A host signature based on TRAIL, IP-10, and CRP for reducing antibiotic overuse in children by differentiating bacterial from viral infections: A prospective, multicentre cohort study.

Abstract Objectives Identifying infection aetiology is essential for appropriate antibiotic use. Previous studies showed a host-protein signature consisting of TNF-related apoptosis-induced ligand (TRAIL), interferon gamma-induced protein-10 (IP-10), and C-reactive protein (CRP) can accurately differentiate bacterial from viral infections. Methods This prospective, multicentre cohort study titled “AutoPilot-Dx”, aimed to validate signature performance and estimate its potential impact on antibiotic use across a broad paediatric population (>90 days to 18 years) with respiratory tract infections, or fever without source, at emergency departments and wards in Italy and Germany. Infection aetiology was adjudicated by experts based on clinical and laboratory investigations, including multiplex PCR and follow-up data. Results In total, 1140 patients were recruited (2/2017–12/2018), of which 1008 met eligibility criteria (mean age 3.5 years, 41.9% female). Viral and bacterial infections were adjudicated for 628 (85.8%) and 104 (14.2%) children, respectively; 276 patients were assigned an indeterminate reference standard outcome.
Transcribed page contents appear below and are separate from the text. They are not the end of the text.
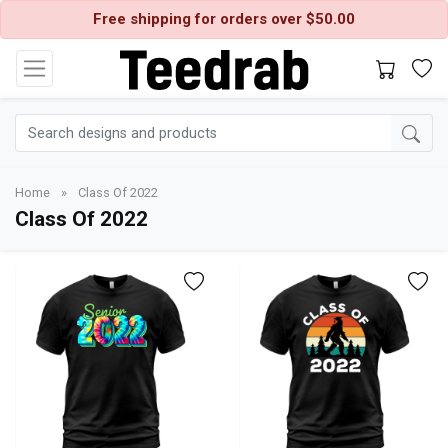
Free shipping for orders over $50.00
Home
»
Class Of 2022
Class Of 2022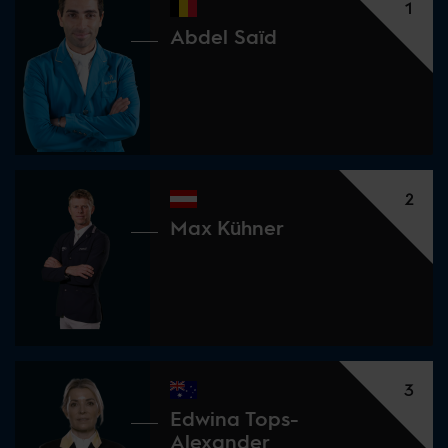
1
Abdel Saïd
2
Max Kühner
3
Edwina Tops-
Alexander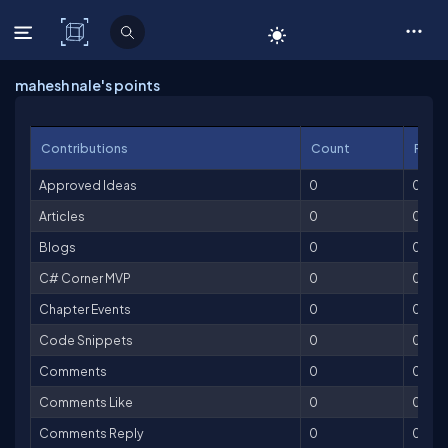
C# Corner
mahesh nale's points
Contributions
Count
Point
Approved Ideas
0
0
Articles
0
0
Blogs
0
0
C# Corner MVP
0
0
Chapter Events
0
0
Code Snippets
0
0
Comments
0
0
Comments Like
0
0
Comments Reply
0
0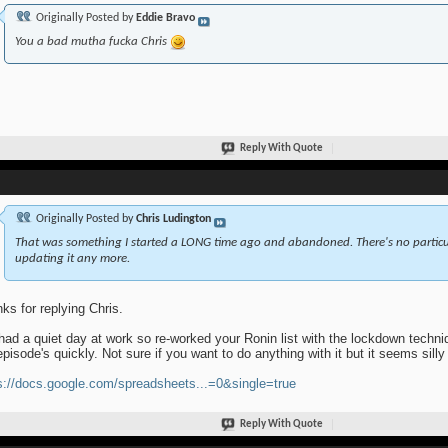
Originally Posted by
Eddie Bravo
You a bad mutha fucka Chris
Reply With Quote
Originally Posted by
Chris Ludington
That was something I started a LONG time ago and abandoned. There's no particular 
updating it any more.
ks for replying Chris.
 had a quiet day at work so re-worked your Ronin list with the lockdown techni
episode's quickly. Not sure if you want to do anything with it but it seems silly 
s://docs.google.com/spreadsheets...=0&single=true
Reply With Quote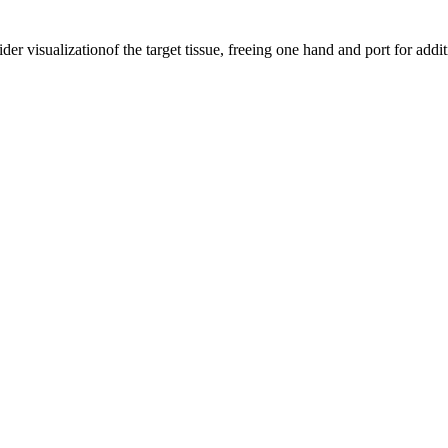
der visualizationof the target tissue, freeing one hand and port for addi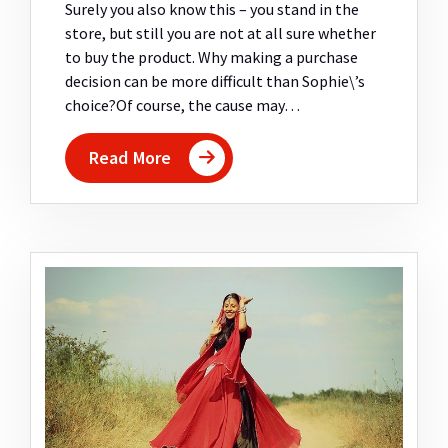
Surely you also know this – you stand in the
store, but still you are not at all sure whether
to buy the product. Why making a purchase
decision can be more difficult than Sophie\’s
choice?Of course, the cause may…
Read More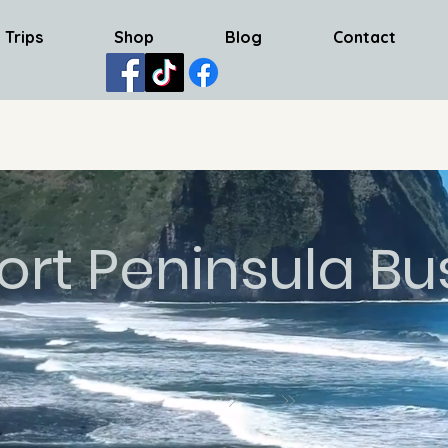
 Trips
Shop
Blog
Contact
ort Peninsula Bu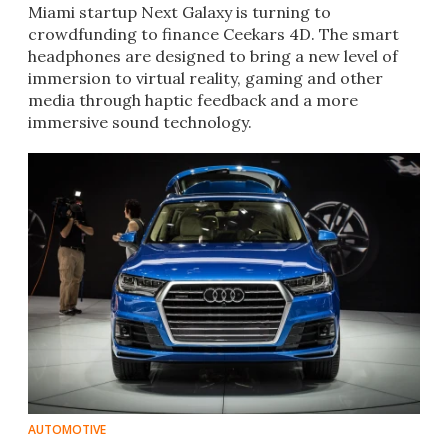
Miami startup Next Galaxy is turning to
crowdfunding to finance Ceekars 4D. The smart
headphones are designed to bring a new level of
immersion to virtual reality, gaming and other
media through haptic feedback and a more
immersive sound technology.
AUTOMOTIVE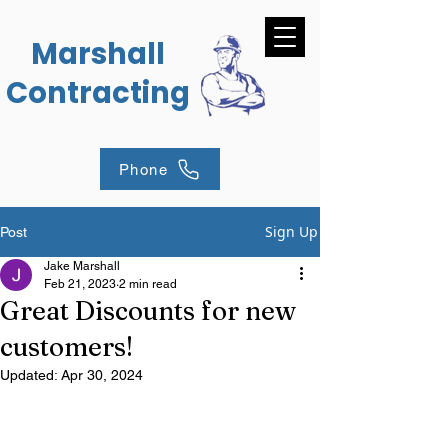
Marshall
Contracting
Phone
Sign Up
Post
Jake Marshall
Feb 21, 2023
2 min read
Great Discounts for new
customers!
Updated:
Apr 30, 2024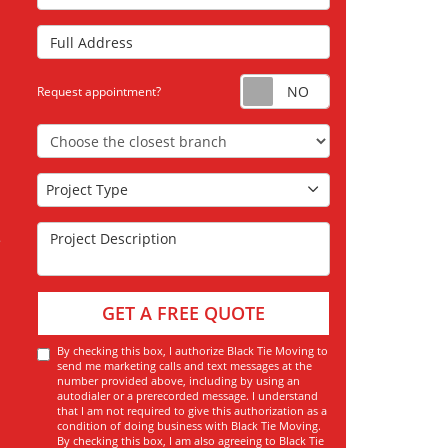
Full Address
Request appoint
Request appointment?
Choose the Closest Branch
Project Type
Project Type
Project Description
GET A FREE QUOTE
By checking this box, I authorize Black Tie Moving to
send me marketing calls and text messages at the
number provided above, including by using an
autodialer or a prerecorded message. I understand
that I am not required to give this authorization as a
condition of doing business with Black Tie Moving.
By checking this box, I am also agreeing to Black Tie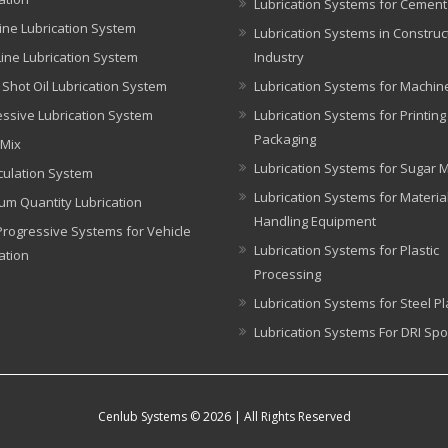
Lubrication Systems for Cement
ine Lubrication System
Lubrication Systems in Construc
Line Lubrication System
Industry
 Shot Oil Lubrication System
Lubrication Systems for Machin
ssive Lubrication System
Lubrication Systems for Printin
Packaging
 Mix
Lubrication Systems for Sugar Mi
rculation System
Lubrication Systems for Materia
um Quantity Lubrication
Handling Equipment
rogressive Systems for Vehicle
Lubrication Systems for Plastic
ation
Processing
Lubrication Systems for Steel Pl
Lubrication Systems For DRI Spo
Cenlub Systems © 2026 | All Rights Reserved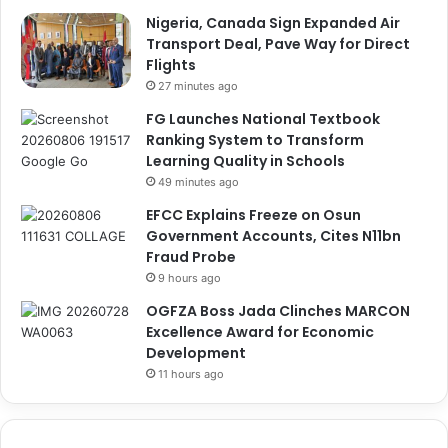
Nigeria, Canada Sign Expanded Air
Transport Deal, Pave Way for Direct
Flights
27 minutes ago
FG Launches National Textbook
Ranking System to Transform
Learning Quality in Schools
49 minutes ago
EFCC Explains Freeze on Osun
Government Accounts, Cites N11bn
Fraud Probe
9 hours ago
OGFZA Boss Jada Clinches MARCON
Excellence Award for Economic
Development
11 hours ago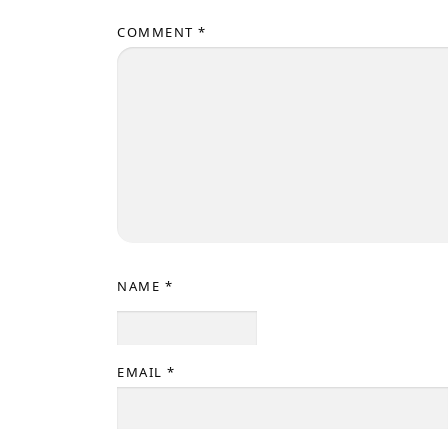
COMMENT
*
NAME
*
EMAIL
*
For the 732 children with reference standard aetiology, the signature discriminated bacterial from viral infections with sensitivity of 93.7% (95% CI, 88.7–98.7), specificity of 94.2% (92.2–96.1), positive predictive value of 73.0% (65.0–81.0), negative predictive value of 98.9% (98.0–99.8), and 9.8% equivocal test results. The signature performed consistently across different patient subgroups and detected bacterial immune response in viral PCR positive patients. Conclusions The findings validate high diagnostic performance of the TRAIL/IP-10/CRP signature in a broad paediatric cohort and support its potential to reduce antibiotic overuse in children with viral infections. Trial registration Clinicaltrials.gov identifier: NCT03052088.